While the invention has been particularly shown and described with reference to exemplary embodiments thereof, it will be understood by those of ordinary skill in the art that various changes in form and details may be made therein without departing from the spirit and scope of the invention as defined by the following claims.

Claims

1. A system for controlling a greenhouse, the system comprising a greenhouse environment control information distribution device and a greenhouse control device, wherein the greenhouse environment control information distribution device comprises:

an information receiving unit for receiving information of a crop growing in a greenhouse, information of sensors mounted in the greenhouse, and information of actuators;

a selection unit for selecting a sensor service and an actuator service, which correspond to the received sensor information and actuator information, from a sensor service registry and an actuator service registry, respectively;

a mapping unit for mapping a sensor for providing the selected sensor service to an actuator for providing the selected actuator service; and

a distribution unit for extracting growth environment information from a database based on the crop information and the mapping information and distributing the extracted information to the greenhouse control device.
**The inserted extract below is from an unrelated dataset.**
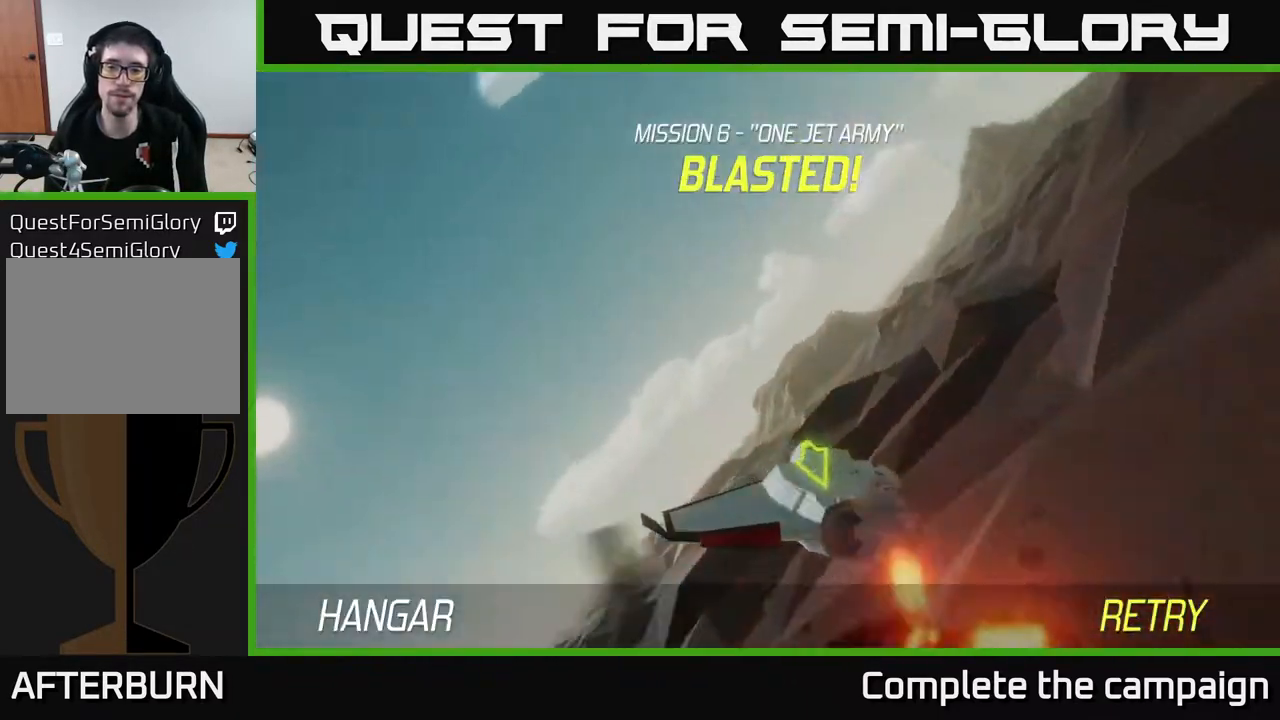
{"buttons": ["A"], "left_stick": "center", "right_stick": "center", "events": [[500, "A", "down"]]}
2. The system of claim 1, wherein the greenhouse control device compares the growth environment information, which is distributed and received from the greenhouse environment control information distribution device, with greenhouse environment information, which is measured by the sensors to determine whether the growth environment information coincides with the greenhouse environment information.
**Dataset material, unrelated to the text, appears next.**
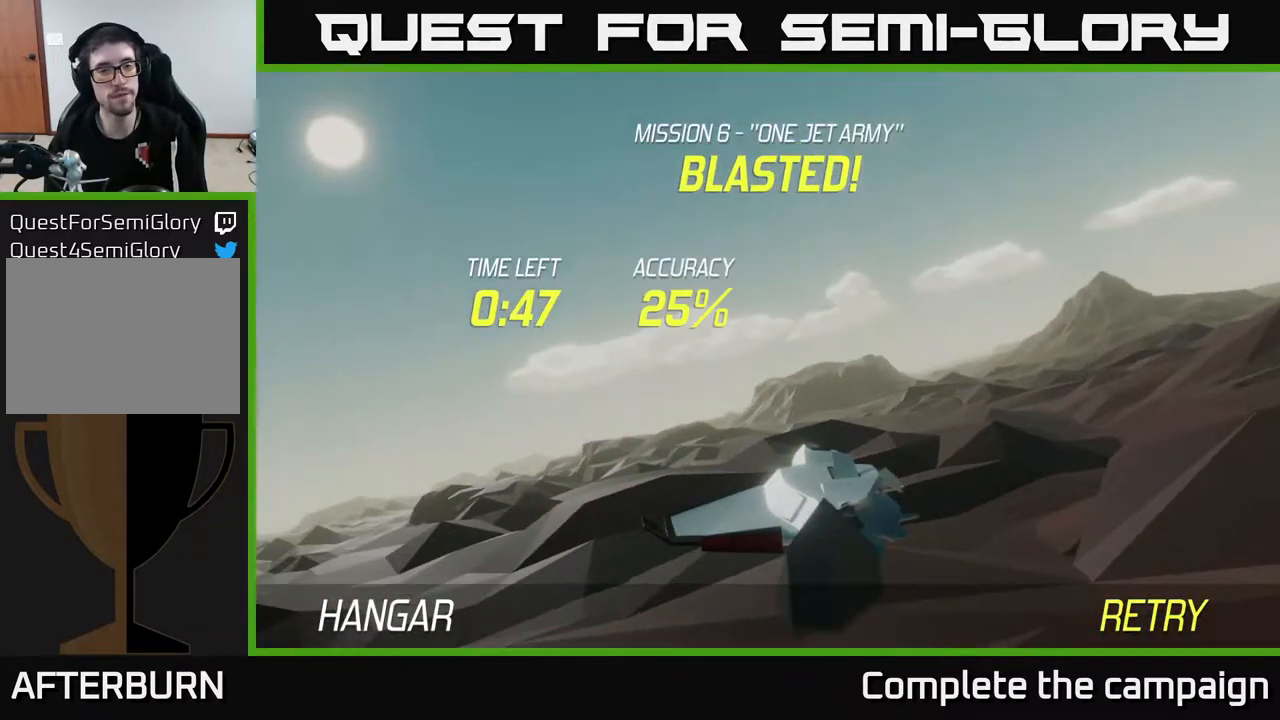
{"buttons": ["L2"], "left_stick": "down", "right_stick": "center", "events": [[117, "A", "up"], [167, "A", "down"], [250, "A", "up"], [283, "left_stick", "down"], [500, "L2", "down"]]}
3. The system of claim 2, wherein if it is determined that the growth environment information does not coincide with the greenhouse environment information, the greenhouse control device detects a sensor corresponding to the inconsistent environment information.

4. The system of claim 3, wherein the greenhouse control device actuates an actuator mapped to the detected sensor.
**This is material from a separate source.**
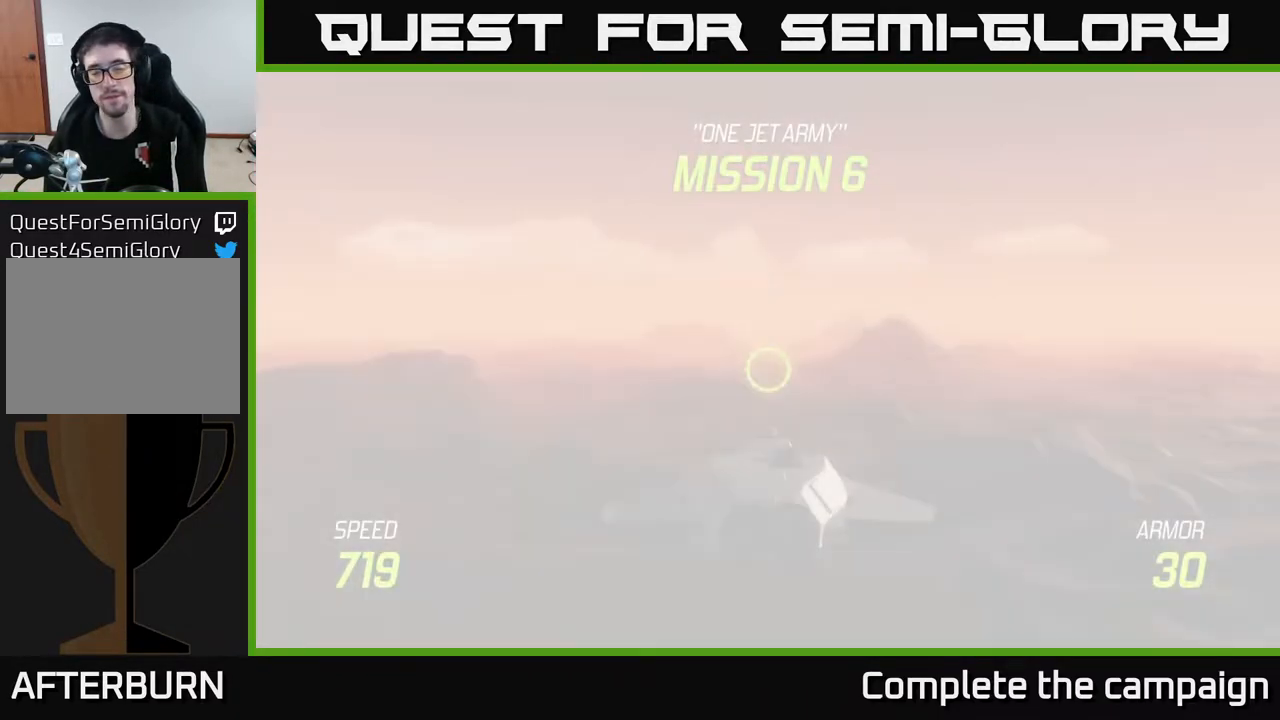
{"buttons": ["L2"], "left_stick": "down", "right_stick": "center", "events": []}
5. The system of claim 1, wherein the database comprises growth environment information of a plurality of crops growing in the greenhouse.

6. A method for distributing greenhouse environment control information, the method comprising:

receiving information of a crop growing in a greenhouse, information of sensors mounted in the greenhouse, and information of actuators;

selecting a sensor service, which corresponds to the sensor information, from a sensor service registry;

selecting an actuator service, which corresponds to the actuator information, from an actuator service registry;

mapping a sensor for providing the selected sensor service to an actuator for providing the selected actuator service; and

extracting growth environment information from a database based on the crop information and the mapping information and distributing the extracted information.

7. The method of claim 6, wherein the database comprises growth environment information of a plurality of crops growing in the greenhouse.

8. A method for controlling a greenhouse environment, the method comprising:

receiving growth environment information of a crop growing in a greenhouse, which is determined based on the kind of crop growing in the greenhouse and distributed by a greenhouse environment control information distribution device;

comparing the received growth environment information with greenhouse environment information, which is measured by sensors for sensing the greenhouse environment information, to determine whether the growth environment information coincides with the greenhouse environment information;

if it is determined that the growth environment information does not coincide with the greenhouse environment information, detecting a sensor corresponding to the inconsistent environment information; and

actuating an actuator mapped to the detected sensor.